= Working data =
************
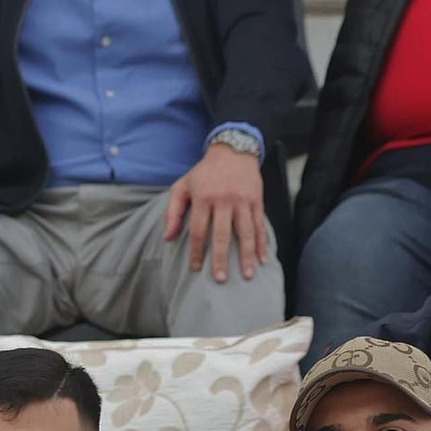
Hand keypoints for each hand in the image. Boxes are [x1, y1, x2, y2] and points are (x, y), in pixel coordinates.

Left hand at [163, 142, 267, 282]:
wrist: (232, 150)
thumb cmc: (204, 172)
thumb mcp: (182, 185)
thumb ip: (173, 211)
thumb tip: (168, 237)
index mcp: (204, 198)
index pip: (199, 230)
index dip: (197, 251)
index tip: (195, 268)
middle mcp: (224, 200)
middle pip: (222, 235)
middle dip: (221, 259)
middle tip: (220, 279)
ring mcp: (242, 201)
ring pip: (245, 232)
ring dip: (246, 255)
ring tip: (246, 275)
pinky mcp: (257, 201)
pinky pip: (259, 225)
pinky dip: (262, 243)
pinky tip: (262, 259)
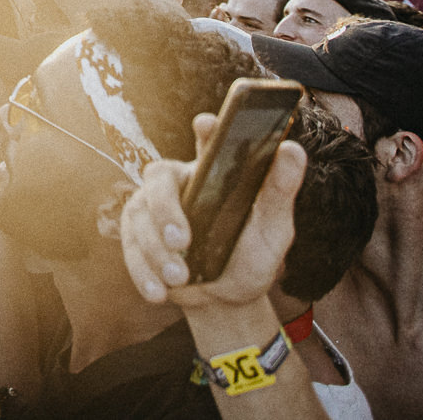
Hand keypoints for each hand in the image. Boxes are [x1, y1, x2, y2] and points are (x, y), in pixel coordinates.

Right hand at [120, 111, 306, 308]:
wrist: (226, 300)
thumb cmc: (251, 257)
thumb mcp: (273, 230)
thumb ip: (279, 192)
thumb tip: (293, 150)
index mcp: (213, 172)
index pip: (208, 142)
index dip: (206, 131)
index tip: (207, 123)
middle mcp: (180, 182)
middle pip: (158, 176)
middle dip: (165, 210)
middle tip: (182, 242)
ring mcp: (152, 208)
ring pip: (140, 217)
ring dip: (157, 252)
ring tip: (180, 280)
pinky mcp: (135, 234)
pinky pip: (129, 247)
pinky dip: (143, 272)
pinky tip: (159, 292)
************
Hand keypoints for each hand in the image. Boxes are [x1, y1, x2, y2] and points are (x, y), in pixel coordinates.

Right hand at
************
When you reach the line holding "thumb ip: (279, 192)" in the records above, begin reproducing exactly, stop after the line holding "pinky tip: (159, 292)", and output nothing else.

thumb ip: (279, 192)
thumb tip: (293, 150)
index mcp: (213, 172)
index pip: (208, 142)
index dip: (206, 131)
index tip: (207, 123)
middle mcp: (180, 182)
middle pip: (158, 176)
middle dip: (165, 210)
middle tip: (182, 242)
ring mcp: (152, 208)
ring pip: (140, 217)
ring dip: (157, 252)
ring tip: (180, 280)
pinky mcp: (135, 234)
pinky pip: (129, 247)
pinky dip: (143, 272)
pinky tip: (159, 292)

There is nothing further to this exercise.